Task: Retype the whole listing below, character for character.

### Input for this task ###

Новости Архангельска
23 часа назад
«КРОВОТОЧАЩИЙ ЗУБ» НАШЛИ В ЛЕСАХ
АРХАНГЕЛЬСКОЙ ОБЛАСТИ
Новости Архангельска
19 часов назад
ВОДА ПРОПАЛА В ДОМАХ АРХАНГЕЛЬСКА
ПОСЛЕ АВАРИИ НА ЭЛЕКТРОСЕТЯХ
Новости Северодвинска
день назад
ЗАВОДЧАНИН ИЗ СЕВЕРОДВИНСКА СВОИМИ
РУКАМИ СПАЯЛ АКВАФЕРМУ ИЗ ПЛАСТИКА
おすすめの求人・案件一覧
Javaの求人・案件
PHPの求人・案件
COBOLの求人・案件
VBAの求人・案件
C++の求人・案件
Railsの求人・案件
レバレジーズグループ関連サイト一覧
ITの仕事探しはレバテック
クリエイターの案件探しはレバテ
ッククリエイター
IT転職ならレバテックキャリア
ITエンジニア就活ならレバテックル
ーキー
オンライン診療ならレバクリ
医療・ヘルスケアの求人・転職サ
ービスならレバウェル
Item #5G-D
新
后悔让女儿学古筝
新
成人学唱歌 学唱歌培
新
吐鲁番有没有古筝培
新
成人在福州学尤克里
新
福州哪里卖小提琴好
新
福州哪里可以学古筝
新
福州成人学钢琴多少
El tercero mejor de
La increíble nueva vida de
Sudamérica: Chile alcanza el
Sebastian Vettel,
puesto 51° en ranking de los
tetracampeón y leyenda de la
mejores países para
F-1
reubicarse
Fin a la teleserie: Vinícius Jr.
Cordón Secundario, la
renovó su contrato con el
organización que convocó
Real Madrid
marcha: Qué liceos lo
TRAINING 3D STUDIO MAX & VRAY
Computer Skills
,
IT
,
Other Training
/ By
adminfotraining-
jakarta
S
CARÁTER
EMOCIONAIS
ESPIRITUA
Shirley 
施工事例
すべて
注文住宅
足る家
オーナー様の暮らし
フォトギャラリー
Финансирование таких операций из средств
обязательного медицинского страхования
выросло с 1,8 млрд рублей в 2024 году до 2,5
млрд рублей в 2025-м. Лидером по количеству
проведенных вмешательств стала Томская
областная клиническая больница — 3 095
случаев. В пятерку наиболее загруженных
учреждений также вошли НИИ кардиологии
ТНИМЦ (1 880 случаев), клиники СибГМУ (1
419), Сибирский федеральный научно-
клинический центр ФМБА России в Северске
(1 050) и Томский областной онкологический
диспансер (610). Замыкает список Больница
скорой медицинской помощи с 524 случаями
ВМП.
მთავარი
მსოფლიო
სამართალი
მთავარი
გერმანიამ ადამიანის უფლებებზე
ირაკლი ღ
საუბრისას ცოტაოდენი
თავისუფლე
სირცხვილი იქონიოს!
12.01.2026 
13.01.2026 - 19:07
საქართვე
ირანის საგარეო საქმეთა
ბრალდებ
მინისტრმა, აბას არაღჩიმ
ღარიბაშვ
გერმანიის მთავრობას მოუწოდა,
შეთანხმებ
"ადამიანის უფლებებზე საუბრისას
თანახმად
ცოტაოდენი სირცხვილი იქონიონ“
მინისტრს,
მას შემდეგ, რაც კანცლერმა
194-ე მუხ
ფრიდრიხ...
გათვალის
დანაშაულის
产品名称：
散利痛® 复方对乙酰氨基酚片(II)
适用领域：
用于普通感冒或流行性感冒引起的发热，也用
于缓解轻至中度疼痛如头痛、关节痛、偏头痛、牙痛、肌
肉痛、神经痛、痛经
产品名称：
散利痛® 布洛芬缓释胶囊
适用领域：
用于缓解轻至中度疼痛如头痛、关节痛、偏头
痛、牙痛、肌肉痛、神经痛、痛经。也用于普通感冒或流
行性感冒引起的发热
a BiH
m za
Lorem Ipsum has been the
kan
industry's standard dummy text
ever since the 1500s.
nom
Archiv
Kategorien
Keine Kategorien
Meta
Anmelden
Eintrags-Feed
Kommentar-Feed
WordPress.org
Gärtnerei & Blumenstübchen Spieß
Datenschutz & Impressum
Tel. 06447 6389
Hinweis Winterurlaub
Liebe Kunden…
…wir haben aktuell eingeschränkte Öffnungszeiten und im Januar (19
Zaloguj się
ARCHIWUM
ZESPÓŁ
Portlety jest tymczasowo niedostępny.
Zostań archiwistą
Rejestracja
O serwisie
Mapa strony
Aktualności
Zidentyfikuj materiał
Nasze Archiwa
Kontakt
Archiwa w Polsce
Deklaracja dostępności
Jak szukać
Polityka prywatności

###

Written answer:
Новости Архангельска
23 часа назад
«КРОВОТОЧАЩИЙ ЗУБ» НАШЛИ В ЛЕСАХ
АРХАНГЕЛЬСКОЙ ОБЛАСТИ
Новости Архангельска
19 часов назад
ВОДА ПРОПАЛА В ДОМАХ АРХАНГЕЛЬСКА
ПОСЛЕ АВАРИИ НА ЭЛЕКТРОСЕТЯХ
Новости Северодвинска
день назад
ЗАВОДЧАНИН ИЗ СЕВЕРОДВИНСКА СВОИМИ
РУКАМИ СПАЯЛ АКВАФЕРМУ ИЗ ПЛАСТИКА
おすすめの求人・案件一覧
Javaの求人・案件
PHPの求人・案件
COBOLの求人・案件
VBAの求人・案件
C++の求人・案件
Railsの求人・案件
レバレジーズグループ関連サイト一覧
ITの仕事探しはレバテック
クリエイターの案件探しはレバテ
ッククリエイター
IT転職ならレバテックキャリア
ITエンジニア就活ならレバテックル
ーキー
オンライン診療ならレバクリ
医療・ヘルスケアの求人・転職サ
ービスならレバウェル
Item #5G-D
新
后悔让女儿学古筝
新
成人学唱歌 学唱歌培
新
吐鲁番有没有古筝培
新
成人在福州学尤克里
新
福州哪里卖小提琴好
新
福州哪里可以学古筝
新
福州成人学钢琴多少
El tercero mejor de
La increíble nueva vida de
Sudamérica: Chile alcanza el
Sebastian Vettel,
puesto 51° en ranking de los
tetracampeón y leyenda de la
mejores países para
F-1
reubicarse
Fin a la teleserie: Vinícius Jr.
Cordón Secundario, la
renovó su contrato con el
organización que convocó
Real Madrid
marcha: Qué liceos lo
TRAINING 3D STUDIO MAX & VRAY
Computer Skills
,
IT
,
Other Training
/ By
adminfotraining-
jakarta
S
CARÁTER
EMOCIONAIS
ESPIRITUA
Shirley 
施工事例
すべて
注文住宅
足る家
オーナー様の暮らし
フォトギャラリー
Финансирование таких операций из средств
обязательного медицинского страхования
выросло с 1,8 млрд рублей в 2024 году до 2,5
млрд рублей в 2025-м. Лидером по количеству
проведенных вмешательств стала Томская
областная клиническая больница — 3 095
случаев. В пятерку наиболее загруженных
учреждений также вошли НИИ кардиологии
ТНИМЦ (1 880 случаев), клиники СибГМУ (1
419), Сибирский федеральный научно-
клинический центр ФМБА России в Северске
(1 050) и Томский областной онкологический
диспансер (610). Замыкает список Больница
скорой медицинской помощи с 524 случаями
ВМП.
მთავარი
მსოფლიო
სამართალი
მთავარი
გერმანიამ ადამიანის უფლებებზე
ირაკლი ღ
საუბრისას ცოტაოდენი
თავისუფლე
სირცხვილი იქონიოს!
12.01.2026 
13.01.2026 - 19:07
საქართვე
ირანის საგარეო საქმეთა
ბრალდებ
მინისტრმა, აბას არაღჩიმ
ღარიბაშვ
გერმანიის მთავრობას მოუწოდა,
შეთანხმებ
"ადამიანის უფლებებზე საუბრისას
თანახმად
ცოტაოდენი სირცხვილი იქონიონ“
მინისტრს,
მას შემდეგ, რაც კანცლერმა
194-ე მუხ
ფრიდრიხ...
გათვალის
დანაშაულის
产品名称：
散利痛® 复方对乙酰氨基酚片(II)
适用领域：
用于普通感冒或流行性感冒引起的发热，也用
于缓解轻至中度疼痛如头痛、关节痛、偏头痛、牙痛、肌
肉痛、神经痛、痛经
产品名称：
散利痛® 布洛芬缓释胶囊
适用领域：
用于缓解轻至中度疼痛如头痛、关节痛、偏头
痛、牙痛、肌肉痛、神经痛、痛经。也用于普通感冒或流
行性感冒引起的发热
a BiH
m za
Lorem Ipsum has been the
kan
industry's standard dummy text
ever since the 1500s.
nom
Archiv
Kategorien
Keine Kategorien
Meta
Anmelden
Eintrags-Feed
Kommentar-Feed
WordPress.org
Gärtnerei & Blumenstübchen Spieß
Datenschutz & Impressum
Tel. 06447 6389
Hinweis Winterurlaub
Liebe Kunden…
…wir haben aktuell eingeschränkte Öffnungszeiten und im Januar (19
Zaloguj się
ARCHIWUM
ZESPÓŁ
Portlety jest tymczasowo niedostępny.
Zostań archiwistą
Rejestracja
O serwisie
Mapa strony
Aktualności
Zidentyfikuj materiał
Nasze Archiwa
Kontakt
Archiwa w Polsce
Deklaracja dostępności
Jak szukać
Polityka prywatności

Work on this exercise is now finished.